* **TRECHO DO TEXTO**
= = = = =

Os anexos são enviados em PDF, com limite de 10 MB por arquivo, conforme o manual do sistema.
Algumas obras ficam fora do procedimento simplificado
A legislação estabelece seis situações que impedem o uso do licenciamento autodeclaratório. Não entram no Alvará Imediato obras que necessitem de:
- licenciamento ambiental;
- aprovação do Corpo de Bombeiros;
- aprovação da Vigilância Sanitária;
- aprovação do órgão gestor de trânsito.
Também ficam fora imóveis situados em área de risco classificada pelo Plano Diretor e imóveis tombados ou em processo de tombamento. Nesses casos, a LC nº 193 determina a aplicação do rito próprio do Código de Obras.
Esse corte é particularmente relevante para a categoria 3. Uma edificação comercial ou de serviços pode estar incluída nessa classificação do Código de Obras e, ao mesmo tempo, necessitar de uma das aprovações listadas acima. Nessa situação, a exigência adicional retira a obra do procedimento autodeclaratório.
Emissão rápida não significa dispensa das regras urbanísticas
O projeto precisa obedecer ao zoneamento e à categoria de uso, além de parâmetros como taxa de ocupação, taxa de permeabilidade, coeficiente de aproveitamento, recuos, acessibilidade, acesso de veículos e estacionamento. Essas exigências estão expressamente mantidas para os projetos abrangidos pelo licenciamento urbanístico.
Antes de concluir a solicitação, o usuário aceita termos pelos quais declara a veracidade e autenticidade das informações e documentos apresentados. O manual também registra compromissos relacionados ao manejo de resíduos da obra e às normas de acessibilidade aplicáveis.
O caráter “imediato” está, portanto, na simplificação do licenciamento inicial. Ele não representa autorização para construir fora dos parâmetros declarados.
Fiscalização pode levar à cassação do alvará
As obras licenciadas pelo procedimento autodeclaratório permanecem sujeitas à fiscalização dos Auditores Fiscais de Obras e Urbanismo. Se houver diferença entre o projeto aprovado e aquilo que foi executado, ou descumprimento da legislação, a Prefeitura pode adotar medidas administrativas e judiciais contra proprietário, possuidor e responsáveis técnicos.
A LC nº 193 prevê intimação para adequação do imóvel, com prazo de 15 dias nas condições estabelecidas pela norma, além da possibilidade de cassação do alvará. Se a adequação for impossível, a lei prevê ainda procedimento para demolição e outras providências cabíveis.

= = = = =

[Entradas de dados extraídos]
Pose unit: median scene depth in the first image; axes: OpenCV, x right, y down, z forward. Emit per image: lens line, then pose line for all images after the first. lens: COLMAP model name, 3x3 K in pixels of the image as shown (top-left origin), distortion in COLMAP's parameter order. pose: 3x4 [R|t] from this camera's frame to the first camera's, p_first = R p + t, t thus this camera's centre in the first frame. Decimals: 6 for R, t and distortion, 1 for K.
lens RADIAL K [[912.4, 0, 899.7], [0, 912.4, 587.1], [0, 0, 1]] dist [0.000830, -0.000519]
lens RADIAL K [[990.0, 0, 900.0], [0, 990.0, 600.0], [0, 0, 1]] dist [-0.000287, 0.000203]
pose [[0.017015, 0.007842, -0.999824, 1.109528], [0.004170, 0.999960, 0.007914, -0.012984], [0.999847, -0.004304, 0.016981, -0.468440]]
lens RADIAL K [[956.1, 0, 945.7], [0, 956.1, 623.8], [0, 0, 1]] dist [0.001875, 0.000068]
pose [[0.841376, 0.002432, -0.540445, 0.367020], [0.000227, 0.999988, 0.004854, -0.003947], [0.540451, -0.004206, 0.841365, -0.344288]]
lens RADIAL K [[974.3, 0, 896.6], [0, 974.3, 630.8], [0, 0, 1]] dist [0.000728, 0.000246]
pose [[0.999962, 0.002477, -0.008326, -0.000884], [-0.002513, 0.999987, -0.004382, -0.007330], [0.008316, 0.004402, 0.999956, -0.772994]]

= = = = =

* **TAREFAS A CUMPRIR**
1 – Diga se cada afirmação concorda com o texto sobre o Alvará Imediato, respondendo sim ou não e citando as palavras do texto que decidem: (a) cada anexo pode ter até 10 MB; (b) obras que precisam de aprovação do Corpo de Bombeiros podem usar o Alvará Imediato; (c) a intimação para adequação do imóvel dá prazo de 30 dias.
2 – Estenda o texto sobre o Alvará Imediato, começando logo após a última frase apresentada.

* **RESPOSTAS**
1 –
(a) Sim: "com limite de 10 MB por arquivo".
(b) Não: "Não entram no Alvará Imediato obras que necessitem de" e "aprovação do Corpo de Bombeiros".
(c) Não: "com prazo de 15 dias".

2 –
Declarações falsas ou omissões relevantes também produzem consequências próprias. A lei autoriza, entre outras medidas, comunicação aos conselhos profissionais quando a irregularidade envolver a atuação do responsável técnico.
Alvará vale por um ano; Habite-se vem depois
O Alvará de Licença para Construção obtido pelo modelo autodeclaratório tem validade de um ano. A lei permite renovações por iguais períodos, sucessivamente, desde que sejam atendidas as condições estabelecidas pelo Código de Obras.
A licença para construir não substitui o Termo de Habite-se. Depois da conclusão da obra, esse documento segue o procedimento previsto no Código de Obras. Se a construção tiver sido executada em desacordo com o projeto aprovado, a LC nº 193 prevê o indeferimento do requerimento de Habite-se e a necessidade de providenciar a aprovação de novo projeto.
Pagamento do DAM libera a emissão do alvará no sistema
Depois de preencher os campos, anexar os documentos e aceitar as declarações de responsabilidade, o solicitante salva o pedido no Portal do Cidadão. O tipo de licença informado no sistema deve corresponder aos padrões da construção e às regras tributárias municipais.
O manual estabelece uma sequência objetiva para a etapa final: após o pagamento do DAM, o usuário acessa a solicitação e seleciona “Emitir Alvará”. O documento pode então ser baixado e impresso e deve permanecer exposto no local da obra.
A Prefeitura mantém o Manual do Alvará Imediato com as telas e orientações do sistema. A legislação aplicável pode ser consultada na página oficial do Código de Obras e Edificações, que atualmente reúne a Lei Complementar nº 48/2018 e a Lei Complementar nº 193/2022.